--- START ---

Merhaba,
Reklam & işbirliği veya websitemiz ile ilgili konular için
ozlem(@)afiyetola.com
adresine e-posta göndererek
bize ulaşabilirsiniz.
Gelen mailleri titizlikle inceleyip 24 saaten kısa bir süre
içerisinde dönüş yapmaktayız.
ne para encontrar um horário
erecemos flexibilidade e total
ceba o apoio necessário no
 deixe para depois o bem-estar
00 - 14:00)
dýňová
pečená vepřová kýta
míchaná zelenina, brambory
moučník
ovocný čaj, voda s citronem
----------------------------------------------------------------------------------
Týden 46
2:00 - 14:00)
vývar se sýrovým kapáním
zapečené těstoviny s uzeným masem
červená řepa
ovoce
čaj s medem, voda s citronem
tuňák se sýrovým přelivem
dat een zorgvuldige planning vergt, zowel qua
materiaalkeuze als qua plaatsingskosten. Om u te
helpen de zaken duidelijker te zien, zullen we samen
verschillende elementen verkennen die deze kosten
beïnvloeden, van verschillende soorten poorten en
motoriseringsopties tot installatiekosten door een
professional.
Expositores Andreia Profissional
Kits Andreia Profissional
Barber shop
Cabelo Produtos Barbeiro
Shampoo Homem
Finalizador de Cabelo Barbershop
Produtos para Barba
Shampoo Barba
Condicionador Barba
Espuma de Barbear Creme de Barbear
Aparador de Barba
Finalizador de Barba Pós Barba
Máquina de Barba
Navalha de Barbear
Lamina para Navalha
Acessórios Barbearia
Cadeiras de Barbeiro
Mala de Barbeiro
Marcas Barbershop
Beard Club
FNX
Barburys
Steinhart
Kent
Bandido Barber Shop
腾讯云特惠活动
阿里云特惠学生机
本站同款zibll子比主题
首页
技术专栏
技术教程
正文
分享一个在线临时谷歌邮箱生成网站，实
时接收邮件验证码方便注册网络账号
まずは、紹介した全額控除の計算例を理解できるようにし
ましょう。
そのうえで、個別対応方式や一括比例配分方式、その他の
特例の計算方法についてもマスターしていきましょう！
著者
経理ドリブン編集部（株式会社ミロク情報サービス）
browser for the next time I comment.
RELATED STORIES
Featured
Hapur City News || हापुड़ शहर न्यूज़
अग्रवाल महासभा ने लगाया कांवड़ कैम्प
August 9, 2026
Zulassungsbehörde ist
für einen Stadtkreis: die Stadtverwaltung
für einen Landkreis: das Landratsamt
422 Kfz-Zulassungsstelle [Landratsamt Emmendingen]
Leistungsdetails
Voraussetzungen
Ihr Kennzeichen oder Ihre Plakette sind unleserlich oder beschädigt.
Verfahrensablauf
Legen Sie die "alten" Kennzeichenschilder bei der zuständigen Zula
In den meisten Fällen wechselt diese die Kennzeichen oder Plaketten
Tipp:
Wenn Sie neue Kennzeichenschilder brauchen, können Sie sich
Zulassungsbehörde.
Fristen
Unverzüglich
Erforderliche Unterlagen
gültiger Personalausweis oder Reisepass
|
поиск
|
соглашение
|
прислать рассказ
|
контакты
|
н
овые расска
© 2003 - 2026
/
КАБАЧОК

--- END ---

WHAT THE TASK REQUIRES - With the line holding "čaj s medem, voda s citronem" as the first and the line holding "Verfahrensablauf" as the last, set down that range of the entries above exactly, and nothing else.

YOUR RESPONSE -
čaj s medem, voda s citronem
tuňák se sýrovým přelivem
dat een zorgvuldige planning vergt, zowel qua
materiaalkeuze als qua plaatsingskosten. Om u te
helpen de zaken duidelijker te zien, zullen we samen
verschillende elementen verkennen die deze kosten
beïnvloeden, van verschillende soorten poorten en
motoriseringsopties tot installatiekosten door een
professional.
Expositores Andreia Profissional
Kits Andreia Profissional
Barber shop
Cabelo Produtos Barbeiro
Shampoo Homem
Finalizador de Cabelo Barbershop
Produtos para Barba
Shampoo Barba
Condicionador Barba
Espuma de Barbear Creme de Barbear
Aparador de Barba
Finalizador de Barba Pós Barba
Máquina de Barba
Navalha de Barbear
Lamina para Navalha
Acessórios Barbearia
Cadeiras de Barbeiro
Mala de Barbeiro
Marcas Barbershop
Beard Club
FNX
Barburys
Steinhart
Kent
Bandido Barber Shop
腾讯云特惠活动
阿里云特惠学生机
本站同款zibll子比主题
首页
技术专栏
技术教程
正文
分享一个在线临时谷歌邮箱生成网站，实
时接收邮件验证码方便注册网络账号
まずは、紹介した全額控除の計算例を理解できるようにし
ましょう。
そのうえで、個別対応方式や一括比例配分方式、その他の
特例の計算方法についてもマスターしていきましょう！
著者
経理ドリブン編集部（株式会社ミロク情報サービス）
browser for the next time I comment.
RELATED STORIES
Featured
Hapur City News || हापुड़ शहर न्यूज़
अग्रवाल महासभा ने लगाया कांवड़ कैम्प
August 9, 2026
Zulassungsbehörde ist
für einen Stadtkreis: die Stadtverwaltung
für einen Landkreis: das Landratsamt
422 Kfz-Zulassungsstelle [Landratsamt Emmendingen]
Leistungsdetails
Voraussetzungen
Ihr Kennzeichen oder Ihre Plakette sind unleserlich oder beschädigt.
Verfahrensablauf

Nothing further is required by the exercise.